The following lemma is the key to the proof of Theorem I. The principle idea is that the basic set can be decomposed into \Omega = \{\omega: X(\omega) \leq x\} \sqcup \{\omega: X(\omega) > x\}, where \sqcup stands for the disjoint union.

In addition, recall that a distribution function is monotone: if x<y, we have X(\omega) \leq x \leq y \Rightarrow F(x) \leq F(y).

Lemma 1:
Let X have a distribution function F. Then for all real x\in \mathbb{R} the following holds:

\ \  \mathbb{P}(\{F(X) \leq F(x)\} )= F(x).

Proof of Lemma 1:
Decompose the event \{\omega : F(X(\omega)) \leq F(x)\} as follows:

    \begin{align*}&\{\omega: F(X(\omega)) \leq F(x) \}  \\&= \left[ \{\omega: F(X(\omega)) \leq F(x) \} \cap \{\omega: X(\omega) \leq x \} \right]  \sqcup \\&\left[ \{\omega: F(X(\omega)) \leq F(x) \} \cap \{ X(\omega) > x \} \right]\end{align*}

Note that \{\omega: X(\omega) \leq x\} \subset \{\omega: F(X(\omega)) \leq F(x)\} since F is monotone. In addition, \{\omega: X(\omega) > x\} \cap \{\omega: F(X(\omega)) < F(x)\} = \emptyset. Again, due to the monotonicity of F we see that \{\omega: F(X(\omega)) < F(x)\} = \{\omega: X(\omega)<x\}. Hence, the intersection \{\omega: F(X(\omega)) < F(x)\} \cap \{\omega: X(\omega) > x\} is empty. Considering these facts we can derive:

(1)   \begin{align*} & \{\omega: F(X(\omega)) \leq F(x) \}  \\&= \{\omega: X(\omega) \leq x \} \sqcup \\& \ \left[  \{ \omega: X(\omega) > x \}  \cap \{ \omega: F(X(\omega)) = F(x) \} \right]\end{align*}

Taking probabilities in (1), the assertion follows since the event \{ \omega: F(X(\omega)) = F(x)\} has probability zero.

\square

Now, let us prove the Probability Integral Transformation Theorem.

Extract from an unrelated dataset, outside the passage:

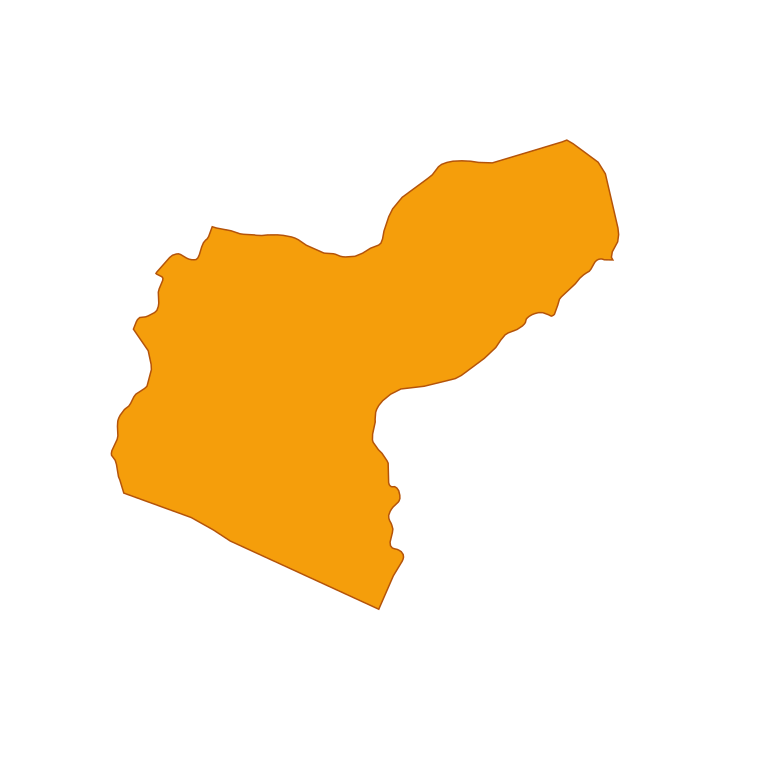 the Province of Pouthisat, rotated 159°
{"feature_id": "KHM-1780", "entity_name": "Pouthisat", "entity_type": "Province", "adm_level": 1, "iso_a3": "KHM", "parent_name": "Cambodia", "parent_adm1": "", "projection": "orthographic", "projection_center": [103.597, 12.527], "detail": "fine", "context": "isolated", "style": "filled", "palette": "amber", "viewbox_px": 768, "rotation_deg": 159, "n_neighbors": 0, "source": "natural_earth", "source_scale": "10m", "svg_char_len": 2823}
<svg xmlns="http://www.w3.org/2000/svg" viewBox="0 0 768 768"><g transform="rotate(159 384 384)"><path d="M125.9,546.2L121.4,540.6L104.6,514.3L102.0,500.9L109.7,445.8L111.4,439.4L114.9,433.0L123.5,425.6L126.3,420.8L125.9,417.8L133.8,421.0L135.2,422.2L135.7,422.5L136.4,422.9L137.8,423.3L139.2,423.5L141.3,423.2L143.6,422.1L149.6,417.1L152.0,415.7L155.1,415.2L158.5,414.4L163.3,412.6L169.5,409.0L187.2,401.8L189.8,400.3L193.5,395.4L199.9,388.0L201.2,387.5L203.1,387.3L203.8,387.7L205.7,389.8L210.2,393.7L214.0,395.2L216.0,395.5L218.2,395.7L220.8,395.7L224.1,395.2L226.4,394.4L227.9,393.6L228.6,392.7L229.9,390.8L231.3,389.8L233.9,388.6L240.3,387.2L249.7,387.2L253.3,386.5L259.2,383.2L266.6,378.0L281.2,372.0L308.7,364.3L315.5,363.5L347.3,367.5L370.0,373.3L381.5,372.1L391.2,368.9L396.6,365.8L399.7,363.2L401.9,360.6L405.0,354.1L405.2,353.4L405.8,351.7L412.6,341.3L414.8,336.0L415.0,334.6L415.0,333.3L412.8,324.7L410.7,320.0L408.7,311.2L408.5,308.6L415.0,290.3L415.1,289.0L415.2,288.4L415.0,287.3L414.6,286.5L414.1,285.7L413.4,285.2L410.8,284.3L409.3,282.3L408.5,279.1L409.1,274.5L410.2,271.4L411.8,269.5L412.9,268.7L419.6,265.9L421.7,264.6L423.9,262.9L426.7,259.7L427.6,257.0L427.7,254.3L427.3,251.5L427.3,249.4L427.7,245.4L429.4,242.3L435.0,234.2L435.9,230.7L435.0,227.9L433.1,226.3L431.0,224.9L429.7,223.6L428.0,221.3L427.2,218.0L427.8,215.4L429.1,213.5L430.6,212.0L444.0,201.6L469.6,175.6L583.8,292.5L595.6,308.9L611.8,328.4L666.0,375.4L665.0,389.1L665.1,392.6L662.6,404.7L662.3,409.1L663.9,415.1L663.4,416.9L662.0,419.2L652.9,428.0L651.0,431.0L648.0,440.0L646.1,444.2L645.4,445.4L643.8,447.3L641.5,449.4L635.5,453.2L633.7,453.8L632.6,454.1L630.2,454.8L627.5,456.7L622.2,461.6L620.5,462.7L619.1,463.5L609.2,465.6L607.1,466.4L606.2,466.8L605.3,467.9L596.0,480.8L594.4,485.7L592.2,499.6L598.3,525.0L592.9,530.9L591.0,532.5L588.2,533.6L582.5,532.1L579.7,532.1L572.6,532.9L569.7,534.1L566.9,537.3L565.3,540.2L561.8,550.6L559.8,553.4L553.5,560.0L552.5,561.9L552.9,563.7L556.8,568.0L557.3,568.9L556.2,569.8L538.8,578.9L535.3,580.0L531.4,579.8L529.2,579.2L527.5,577.8L523.2,572.3L521.4,570.5L519.1,569.0L516.7,568.0L514.8,567.5L512.6,568.4L510.1,570.8L505.1,577.3L501.9,580.6L498.9,582.3L497.6,582.6L495.9,583.7L494.8,584.6L488.0,592.4L484.4,589.6L471.8,581.8L464.7,575.9L461.5,574.1L451.5,569.6L450.4,568.8L444.9,566.4L439.3,564.9L430.0,561.4L424.7,558.8L417.6,554.4L414.8,552.1L412.3,549.4L406.8,541.4L393.5,528.1L392.7,527.5L384.7,523.8L382.8,522.5L379.1,519.0L376.8,517.5L374.4,516.4L365.3,513.6L357.1,513.8L348.0,515.6L339.2,515.6L336.4,516.6L333.4,519.9L329.2,526.8L319.6,538.5L313.2,544.4L300.1,551.8L269.2,560.3L263.9,562.0L255.3,567.3L251.5,568.4L245.8,568.3L239.8,567.3L231.4,564.5L223.2,560.9L216.4,557.0L203.6,551.6L131.1,546.2L125.9,546.2L125.9,546.2Z" fill="#f59e0b" stroke="#b45309" stroke-width="1.5"/></g></svg>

Proof Theorem I (Probability Integral Transformation):
Let u\in (0,1). Since F is continuous, there exist a real x such that F(x)=u. Then by Lemma 1, \mathbb{P} ( \{ \omega: Y(\omega) \leq u \} ) = \mathbb{P}( \{ \omega: F( X(\omega) )  \leq  F(x) \} ) = u. This implies that Y is distributed as \text{Uniform}(0,1).

\square

Quantile Function Transformation

Proof Theorem II (Quantile Function Theorem):
First, suppose that F^{-1}(u)= \inf{x: F(x) \geq u}. Note that for any x such that 0<F(x)<1 and any u\in (0,1), F(x)\geq u if, and only if, x\geq F^{-1}(u).

Suppose that x \geq F^{-1}(u), then \{ x: F(x) \geq u \} = F^{-1}(u) is an interval that contains its left-hand endpoint since F is non-decreasing and right-continuous.

Conversely, suppose that u \leq F(x), then x \geq \inf{ x: F(x) \geq u } = F^{-1}(u). It follows now that \mathbb{P}( \{ F^{-1}(U) \leq x \} ) = \mathbb{P}( \{ U \leq F(x) \} ) = F(x), completing the proof.

\square

Literature

1.
Angus, J. E. The Probability Integral Transform and Related Results. SIAM Review 36, 652–654 (1994).